WHAT IS REQUIRED – Where does "Left" appear in the data? Return each line that holds it.

◇ ◇ ◇ ◇

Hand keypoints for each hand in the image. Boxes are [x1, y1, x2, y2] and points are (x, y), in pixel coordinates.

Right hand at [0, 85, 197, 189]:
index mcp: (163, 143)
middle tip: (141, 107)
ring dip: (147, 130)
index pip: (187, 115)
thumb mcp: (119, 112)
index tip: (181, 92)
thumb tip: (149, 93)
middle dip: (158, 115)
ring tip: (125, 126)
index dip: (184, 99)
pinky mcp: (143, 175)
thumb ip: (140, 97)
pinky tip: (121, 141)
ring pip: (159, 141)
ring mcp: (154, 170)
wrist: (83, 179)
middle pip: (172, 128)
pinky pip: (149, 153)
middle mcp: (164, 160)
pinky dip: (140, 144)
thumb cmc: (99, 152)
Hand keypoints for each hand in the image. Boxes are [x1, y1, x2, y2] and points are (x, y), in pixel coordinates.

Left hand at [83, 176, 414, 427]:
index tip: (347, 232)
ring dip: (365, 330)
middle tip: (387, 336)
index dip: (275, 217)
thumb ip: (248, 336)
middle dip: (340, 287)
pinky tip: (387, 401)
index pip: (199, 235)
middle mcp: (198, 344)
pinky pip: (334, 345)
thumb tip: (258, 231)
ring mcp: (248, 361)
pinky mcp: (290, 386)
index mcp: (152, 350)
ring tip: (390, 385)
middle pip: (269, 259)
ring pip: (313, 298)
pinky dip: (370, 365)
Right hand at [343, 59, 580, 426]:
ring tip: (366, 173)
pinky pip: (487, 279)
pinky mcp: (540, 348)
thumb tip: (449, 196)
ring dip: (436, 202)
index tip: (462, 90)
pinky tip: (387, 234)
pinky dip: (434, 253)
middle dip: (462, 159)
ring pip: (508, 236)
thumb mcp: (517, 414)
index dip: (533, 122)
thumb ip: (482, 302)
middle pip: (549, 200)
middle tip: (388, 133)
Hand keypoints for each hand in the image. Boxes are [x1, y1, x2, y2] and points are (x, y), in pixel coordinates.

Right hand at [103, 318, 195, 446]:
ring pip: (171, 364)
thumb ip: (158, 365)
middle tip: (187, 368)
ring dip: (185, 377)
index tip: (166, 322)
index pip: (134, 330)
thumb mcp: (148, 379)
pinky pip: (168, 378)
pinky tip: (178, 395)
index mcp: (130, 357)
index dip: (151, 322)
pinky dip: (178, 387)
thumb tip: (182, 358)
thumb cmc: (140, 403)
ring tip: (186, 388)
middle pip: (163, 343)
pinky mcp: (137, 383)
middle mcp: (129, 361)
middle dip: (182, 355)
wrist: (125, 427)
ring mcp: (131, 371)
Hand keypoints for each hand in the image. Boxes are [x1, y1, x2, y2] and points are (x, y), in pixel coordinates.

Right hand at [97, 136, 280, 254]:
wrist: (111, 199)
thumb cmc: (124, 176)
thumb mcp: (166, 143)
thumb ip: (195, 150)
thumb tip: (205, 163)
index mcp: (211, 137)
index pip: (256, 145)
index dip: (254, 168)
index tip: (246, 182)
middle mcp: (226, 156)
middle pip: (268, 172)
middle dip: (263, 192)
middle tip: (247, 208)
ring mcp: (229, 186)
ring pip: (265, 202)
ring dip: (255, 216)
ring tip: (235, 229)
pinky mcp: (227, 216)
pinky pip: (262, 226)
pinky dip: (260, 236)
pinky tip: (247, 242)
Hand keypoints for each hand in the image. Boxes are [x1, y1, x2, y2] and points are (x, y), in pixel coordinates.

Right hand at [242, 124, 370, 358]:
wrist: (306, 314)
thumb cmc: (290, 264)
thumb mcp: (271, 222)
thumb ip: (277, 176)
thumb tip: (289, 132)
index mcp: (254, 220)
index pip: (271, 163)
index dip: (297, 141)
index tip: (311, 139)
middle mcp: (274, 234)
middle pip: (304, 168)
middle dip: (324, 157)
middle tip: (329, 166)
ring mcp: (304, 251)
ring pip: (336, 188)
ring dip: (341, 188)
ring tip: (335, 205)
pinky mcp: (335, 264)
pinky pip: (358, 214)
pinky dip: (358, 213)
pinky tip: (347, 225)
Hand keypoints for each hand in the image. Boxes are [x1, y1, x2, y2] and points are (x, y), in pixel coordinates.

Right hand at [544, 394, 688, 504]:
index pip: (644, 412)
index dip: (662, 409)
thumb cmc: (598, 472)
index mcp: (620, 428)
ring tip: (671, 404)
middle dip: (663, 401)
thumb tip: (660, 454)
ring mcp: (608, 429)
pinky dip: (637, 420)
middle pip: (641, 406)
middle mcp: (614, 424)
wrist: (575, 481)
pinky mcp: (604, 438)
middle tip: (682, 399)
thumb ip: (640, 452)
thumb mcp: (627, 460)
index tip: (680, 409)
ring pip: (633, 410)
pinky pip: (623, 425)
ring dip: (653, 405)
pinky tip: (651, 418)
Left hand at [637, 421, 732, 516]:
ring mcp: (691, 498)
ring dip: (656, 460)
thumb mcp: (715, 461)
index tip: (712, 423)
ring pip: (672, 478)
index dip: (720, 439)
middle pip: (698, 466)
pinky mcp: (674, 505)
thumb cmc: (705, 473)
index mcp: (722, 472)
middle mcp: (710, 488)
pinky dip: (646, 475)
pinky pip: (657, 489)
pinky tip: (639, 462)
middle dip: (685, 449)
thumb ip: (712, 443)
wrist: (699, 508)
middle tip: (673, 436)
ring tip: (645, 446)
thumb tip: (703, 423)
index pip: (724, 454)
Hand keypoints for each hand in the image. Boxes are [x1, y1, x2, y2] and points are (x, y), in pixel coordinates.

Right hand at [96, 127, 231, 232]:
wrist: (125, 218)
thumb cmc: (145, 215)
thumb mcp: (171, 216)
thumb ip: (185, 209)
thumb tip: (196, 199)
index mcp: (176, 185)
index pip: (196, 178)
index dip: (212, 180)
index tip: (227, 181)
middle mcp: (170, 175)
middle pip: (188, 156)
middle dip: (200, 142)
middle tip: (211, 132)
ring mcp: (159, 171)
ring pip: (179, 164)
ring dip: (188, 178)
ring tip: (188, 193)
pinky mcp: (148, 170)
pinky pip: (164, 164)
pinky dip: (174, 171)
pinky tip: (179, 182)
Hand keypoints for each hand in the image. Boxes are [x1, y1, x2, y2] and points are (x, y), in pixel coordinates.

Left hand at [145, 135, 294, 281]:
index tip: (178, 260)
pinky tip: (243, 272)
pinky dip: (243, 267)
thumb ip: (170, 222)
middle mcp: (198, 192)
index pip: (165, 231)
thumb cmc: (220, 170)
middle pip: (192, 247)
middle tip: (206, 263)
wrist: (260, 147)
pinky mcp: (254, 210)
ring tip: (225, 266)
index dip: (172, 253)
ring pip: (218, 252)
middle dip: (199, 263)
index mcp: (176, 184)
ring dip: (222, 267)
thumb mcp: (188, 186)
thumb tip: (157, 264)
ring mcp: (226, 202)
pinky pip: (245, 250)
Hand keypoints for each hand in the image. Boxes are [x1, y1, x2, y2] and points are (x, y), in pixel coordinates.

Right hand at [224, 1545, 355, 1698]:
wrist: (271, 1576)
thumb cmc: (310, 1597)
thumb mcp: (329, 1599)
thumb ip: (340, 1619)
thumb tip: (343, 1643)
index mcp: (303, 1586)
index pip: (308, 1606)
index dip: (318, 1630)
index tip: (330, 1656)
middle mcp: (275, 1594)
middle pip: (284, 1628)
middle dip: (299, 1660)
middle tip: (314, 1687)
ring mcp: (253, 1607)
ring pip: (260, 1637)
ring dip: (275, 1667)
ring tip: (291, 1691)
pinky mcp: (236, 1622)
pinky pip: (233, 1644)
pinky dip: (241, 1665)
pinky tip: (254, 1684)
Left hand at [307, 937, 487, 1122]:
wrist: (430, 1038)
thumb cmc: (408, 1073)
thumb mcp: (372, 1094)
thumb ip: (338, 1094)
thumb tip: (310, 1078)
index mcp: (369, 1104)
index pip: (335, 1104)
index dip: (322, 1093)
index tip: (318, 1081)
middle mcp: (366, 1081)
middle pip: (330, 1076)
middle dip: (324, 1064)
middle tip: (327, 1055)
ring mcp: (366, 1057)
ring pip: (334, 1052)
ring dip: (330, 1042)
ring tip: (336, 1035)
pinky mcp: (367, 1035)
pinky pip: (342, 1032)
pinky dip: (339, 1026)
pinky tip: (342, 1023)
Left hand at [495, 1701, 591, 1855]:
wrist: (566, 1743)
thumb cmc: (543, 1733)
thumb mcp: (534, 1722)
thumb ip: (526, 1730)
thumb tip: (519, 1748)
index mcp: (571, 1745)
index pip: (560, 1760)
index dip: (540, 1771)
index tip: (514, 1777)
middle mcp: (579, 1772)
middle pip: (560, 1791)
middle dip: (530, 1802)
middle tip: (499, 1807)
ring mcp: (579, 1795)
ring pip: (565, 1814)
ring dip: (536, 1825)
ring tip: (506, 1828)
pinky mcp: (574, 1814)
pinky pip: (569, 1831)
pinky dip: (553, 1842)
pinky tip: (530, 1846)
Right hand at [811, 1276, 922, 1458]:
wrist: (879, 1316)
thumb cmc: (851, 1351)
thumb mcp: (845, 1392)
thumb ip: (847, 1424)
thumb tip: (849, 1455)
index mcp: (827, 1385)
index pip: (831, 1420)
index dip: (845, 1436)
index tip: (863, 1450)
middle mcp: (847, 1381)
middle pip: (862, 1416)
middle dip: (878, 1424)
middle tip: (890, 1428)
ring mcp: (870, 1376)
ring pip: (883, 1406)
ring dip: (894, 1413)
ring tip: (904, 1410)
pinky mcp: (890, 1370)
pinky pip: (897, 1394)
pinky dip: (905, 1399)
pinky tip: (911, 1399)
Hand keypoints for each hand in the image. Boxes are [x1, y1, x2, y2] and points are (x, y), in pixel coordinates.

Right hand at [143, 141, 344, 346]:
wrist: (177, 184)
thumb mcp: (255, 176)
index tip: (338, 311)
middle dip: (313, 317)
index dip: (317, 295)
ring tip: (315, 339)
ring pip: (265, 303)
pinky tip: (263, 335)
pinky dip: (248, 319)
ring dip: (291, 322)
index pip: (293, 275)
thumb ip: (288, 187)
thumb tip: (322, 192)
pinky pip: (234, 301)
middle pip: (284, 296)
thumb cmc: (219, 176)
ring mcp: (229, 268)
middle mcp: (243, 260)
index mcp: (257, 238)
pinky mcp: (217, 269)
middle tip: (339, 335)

◇ ◇ ◇ ◇

OUTPUT FOR THIS TASK –
Left hand at [83, 176, 414, 427]:
Left hand at [637, 421, 732, 516]:
Left hand at [145, 135, 294, 281]:
Left hand at [307, 937, 487, 1122]:
Left hand at [495, 1701, 591, 1855]:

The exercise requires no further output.